Plenty of helpful, life-saving conversations.
But plenty of unhelpful, damaging ones, too.
Conversations that question the validity of what you’re going through.
Conversations that undermine the power of the demons you’re facing on a daily basis.
Conversations that, sadly, often end in being told to “just man up.”
Because, as a result of the tired, emotionally-suppressant stereotypes of masculinity, that’s what we’ve been programmed to do: man up.
Just tuck that problem away in the corner of your mind.
Try thinking positively about it.
Better yet, try not thinking about it at all.
After decades of being told to bottle up our feelings and problems, we’ve created a stigma surrounding even speaking about them in the first place.

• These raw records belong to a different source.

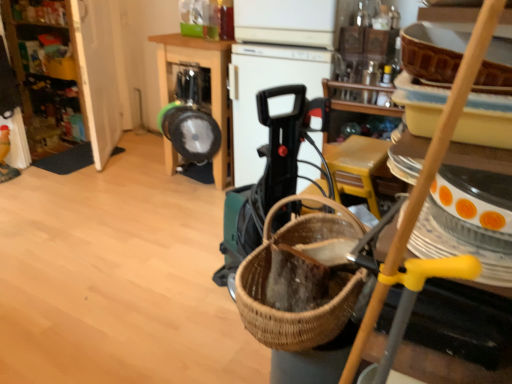
Image resolution: width=512 pixels, height=384 pixels. In order to click on free space in front of metallic silver frying pan at center in this screenshot , I will do `click(174, 206)`.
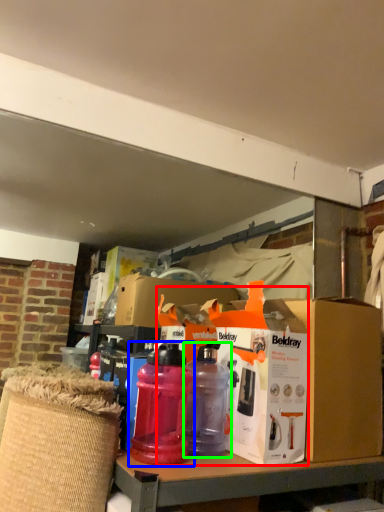
Question: Estimate the real-world distances between objects in this image. Which object is closer to box (highlighted by a red box), bottle (highlighted by a blue box) or bottle (highlighted by a green box)?

Choices:
 (A) bottle
 (B) bottle

Answer: (B)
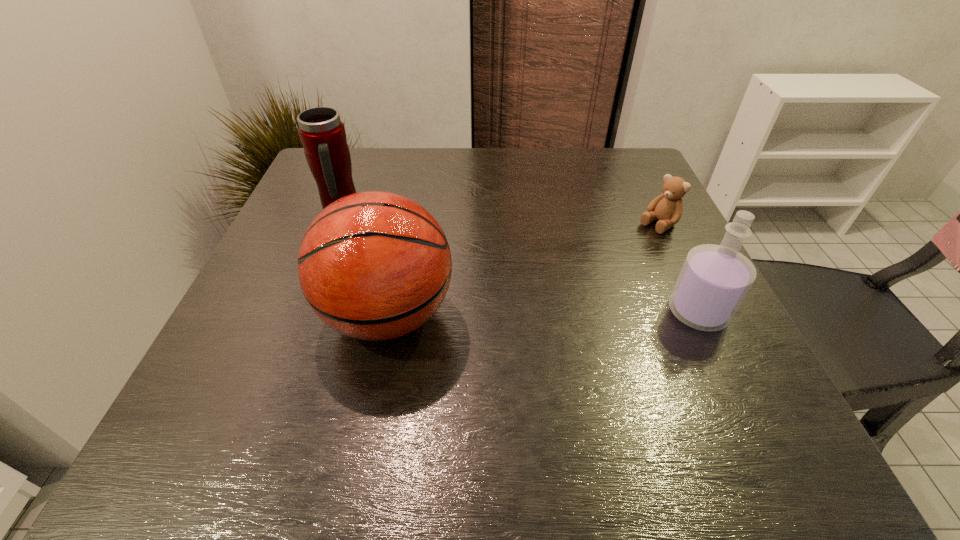
The height and width of the screenshot is (540, 960). In order to click on vacant space on the desktop that is between the basketball and the perfume and is positioned on the side with the handle of the thermos bottle in this screenshot , I will do `click(569, 313)`.

Where is `vacant space on the desktop that is between the basketball and the perfume and is positioned on the front-facing side of the shortest object`? Image resolution: width=960 pixels, height=540 pixels. vacant space on the desktop that is between the basketball and the perfume and is positioned on the front-facing side of the shortest object is located at coordinates (532, 314).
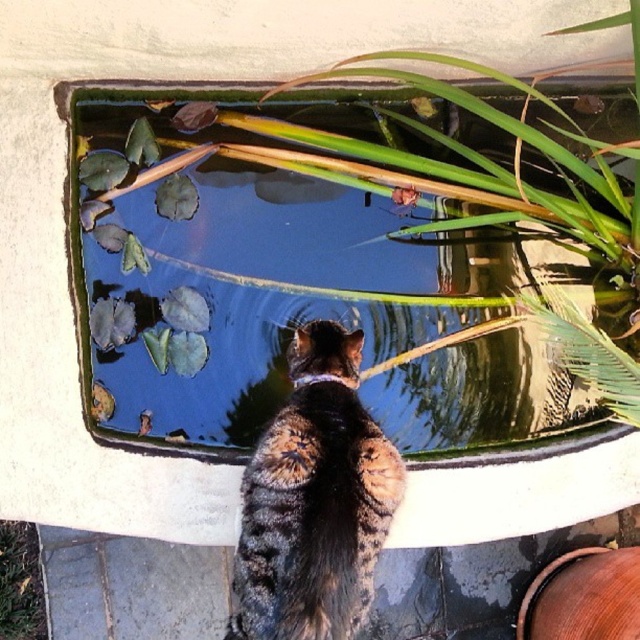
You are a gardener looking at the image. You need to water both the green leafy plant at upper center and the green leafy plant at lower left. Which plant requires more water based on their sizes?

The green leafy plant at upper center requires more water because it is bigger than the green leafy plant at lower left.

You are standing at the point marked as point (173, 225) in the image, which is 8.17 feet away from you. You want to throw a small pebble into the water feature to see the ripples. Will you be able to reach the water feature from your current position without moving closer?

The point marked as point (173, 225) is 8.17 feet away from you. Since you are already at that point, you are already at the edge of the water feature where the cat is positioned. Therefore, you can easily throw the pebble into the water feature without needing to move closer.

As a result, the conversations – or lack thereof – about male mental health issues have become taboo.
But, with 84 men dying by suicide in the UK every week, it’s clear to see that we need to change having these conversations from taboo, to the norm.
In the same way we would naturally give advice to and comfort men with other illnesses, we need the education to be able to provide the same kind of support to men with mental health issues.
And, by partnering with UK male suicide prevention charity, CALM, that’s exactly what we’re looking to do: educate to change the stigma of male mental health, normalising the conversations surrounding it in the process.
Of course, the problem is an extremely complex one – and we can’t undo the damage that has been done entirely.
But, by being part of a growing movement that drives these issues out into the open, we can help repair it. Together.